Dikutip dari Kompas (Senin, 30/3/2020) terkait RUU Omnibus Law, Ketua DPR RI Puan Maharani menegaskan, pembahasan Omnibus Law Rancangan Undang-Undang (RUU) Cipta Kerja di parlemen tetap akan dilakukan sesuai mekanisme. “Urusan Omninbus Law tentu saja akan kita bahas sesuai dengan mekanismenya,” kata Puan di gedung DPR, Senayan, Jakarta.
Baca juga:
Sedangkan untuk kebijakan terhadap narapidana sebagaimana informasi yang didapat dari Tirto (2/4/2020) bahwa Menteri Hukum dan HAM Yasonna Laoly menyiapkan rencana pencegahan penyebaran Covid-19 di lembaga pemasyarakatan dan rumah tahanan. Salah satunya dengan membebaskan sekitar 35 ribu narapidana.
Salah satu kelompok yang juga akan dibebaskan adalah narapidana kasus korupsi. Koruptor dapat bebas seandainya ia berusia di atas 60 tahun—dengan kata lain, lebih rentan terpapar Covid-19 dan sudah menjalani dua per tiga masa tahanan. Yasonna mengambil kebijakan ini dengan harus merevisi Peraturan Pemerintah Nomor 99 Tahun 2012 tentang Syarat dan Tata Cara Pelaksanaan Hak Warga Binaan Pemasyarakatan.
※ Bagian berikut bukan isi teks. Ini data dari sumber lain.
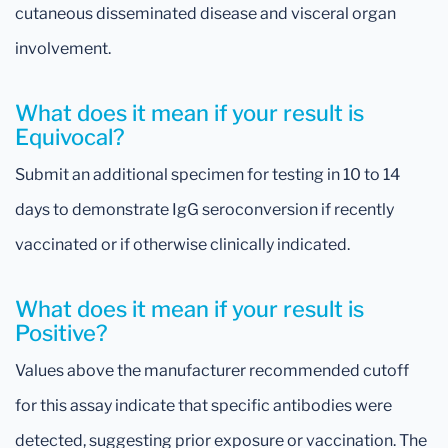
cutaneous disseminated disease and visceral organ
involvement.
What does it mean if your result is
Equivocal?
Submit an additional specimen for testing in 10 to 14
days to demonstrate IgG seroconversion if recently
vaccinated or if otherwise clinically indicated.
What does it mean if your result is
Positive?
Values above the manufacturer recommended cutoff
for this assay indicate that specific antibodies were
detected, suggesting prior exposure or vaccination. The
Keputusan Yasonna mendapat tanggapan dari Koordinator Divisi Korupsi Politik Indonesia Corruption Watch (ICW) Donal Fariz. Bahwa Yasonna tengah memanfaatkan situasi krisis. Dasarnya, usul agar PP 99/2012 direvisi tidak muncul kali ini saja. Yasonna pernah mengusulkan ini pada 2016 lalu.
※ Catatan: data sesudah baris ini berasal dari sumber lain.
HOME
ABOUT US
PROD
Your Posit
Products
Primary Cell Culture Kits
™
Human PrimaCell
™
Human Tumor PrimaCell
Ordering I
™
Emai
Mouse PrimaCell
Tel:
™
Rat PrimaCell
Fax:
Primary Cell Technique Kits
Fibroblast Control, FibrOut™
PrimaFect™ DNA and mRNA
Dayanto (2020) juga menilai bahwa semua ini sebagai sebuah fakta dan narasi yang mempertontonkan betapa sense of crisis dan sense of etic para pemegang kuasa lebih kecil dari nol.
Pada kondisi inilah kritisisme publik dipertanyakan. Semua kelompok sosial yang secara jelas punya basis dan daya dorong, terutama organisasi kepemudaan-kemahasiswaan (OKP) dan kemasyarakatan (Ormas), masih termakan wacana lebih baik #DiRumahSaja. Aehingga kehilangan karisma dan daya tonjok di tengah menyebarnya pandemi Covid-19.
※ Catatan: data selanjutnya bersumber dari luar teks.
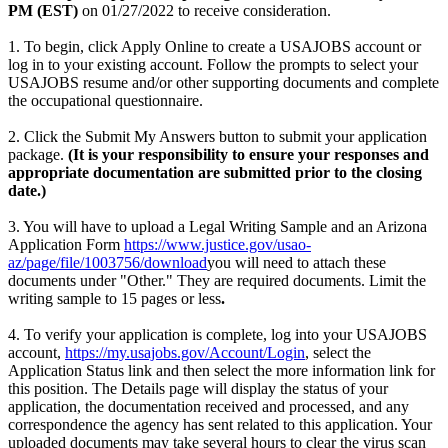
PM (EST)
on 01/27/2022 to receive consideration.
1. To begin, click Apply Online to create a USAJOBS account or
log in to your existing account. Follow the prompts to select your
USAJOBS resume and/or other supporting documents and complete
the occupational questionnaire.
2. Click the Submit My Answers button to submit your application
package.
(It is your responsibility to ensure your responses and
appropriate documentation are submitted prior to the closing
date.)
3. You will have to upload a Legal Writing Sample and an Arizona
Application Form
https://www.justice.gov/usao-
az/page/file/1003756/download
you will need to attach these
documents under "Other." They are required documents. Limit the
writing sample to 15 pages or less
.
4. To verify your application is complete, log into your USAJOBS
account,
https://my.usajobs.gov/Account/Login
, select the
Application Status link and then select the more information link for
this position. The Details page will display the status of your
application, the documentation received and processed, and any
correspondence the agency has sent related to this application. Your
uploaded documents may take several hours to clear the virus scan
Tidak salah lebih baik #DiRumahSaja sebagai ikhtiar untuk memutus mata rantai dan menghindar dari ancaman pandemi Covid-19. Tetapi apakah semua kekuatan sosial di bangsa ini harus “lockdown” dan “terisolasi” ketika menyaksikan segala kebijakan negara (pemerintah) yang kontra terhadap kepentingan rakyat?
Kritisisme publik seakan mengalami krisis. Nalar kritis publik dieksploitasi oleh kelompok yang bersembunyi di balik semua kekacauan global yang sedang terjadi.
Baca juga:
Di Indonesia, tanpa kita sadari akan terjadi bencana di atas bencana atau rakyat akan mengalami bencana yang bertubi-tubi, yakni bencana akibat pandemi Covid-19. Dan di balik itu, pemerintah membuat kebijakan yang sama sekali akan merugikan rakyat, bangsa, dan negara.
Ini yang Immanuel Kant menyebutnya dengan ketidakmampuan rasio dalam melihat fakta empiris. Sebab dari keduanya punya pendekatan berbeda dalam melihat kebenaran. Akibatnya, pikiran publik tidak mampu untuk mengkritisi fenomena yang terjadi di sekitar kita.
Penting dengan kritisisme Immanuel Kant untuk menggabungkan antara Rasionalisme dan Empirisme untuk menambah daya kritis publik. Kita harus berani keluar dari situasi dan kondisi yang membuat semua orang terjebak dalam jurang nestapa bernama Covid-19.
Untuk masalah Covid-19, pemerintah jangan tidur, lalu seenaknya mengambil kesempatan di balik kesempitan dengan membuat perencanaan kebijakan bermasalah jalan terus. Sementara rakyat sampai hari ini masih khawatir akibat tindakan preventif untuk memutus mata rantai penularan tidak secara serius dilakukan.
Yang harus pemerintah sadari adalah sampai saat ini fasilitas kesehatan kita tidak mampu menghadapi wabah ini. Bukan malah sibuk mengurus yang lain.
Solusinya adalah membuat konsolidasi gerakan moral dari semua kekuatan sosial dari OKP-Ormas dalam rangka menolak berbagai kebijakan buruk yang terus berjalan menjadi sebuah keputusan. Mendorong pemerintah mengambil langkah untuk pemusnahan pandemi Covid-19 yang mengancam sekaligus membunuh nyawa manusia setiap detiknya.
Pasalnya, sampai tulisan dibuat, kita belum menemukan alat untuk mendeteksi keberadaan Covid-19 di tubuh manusia.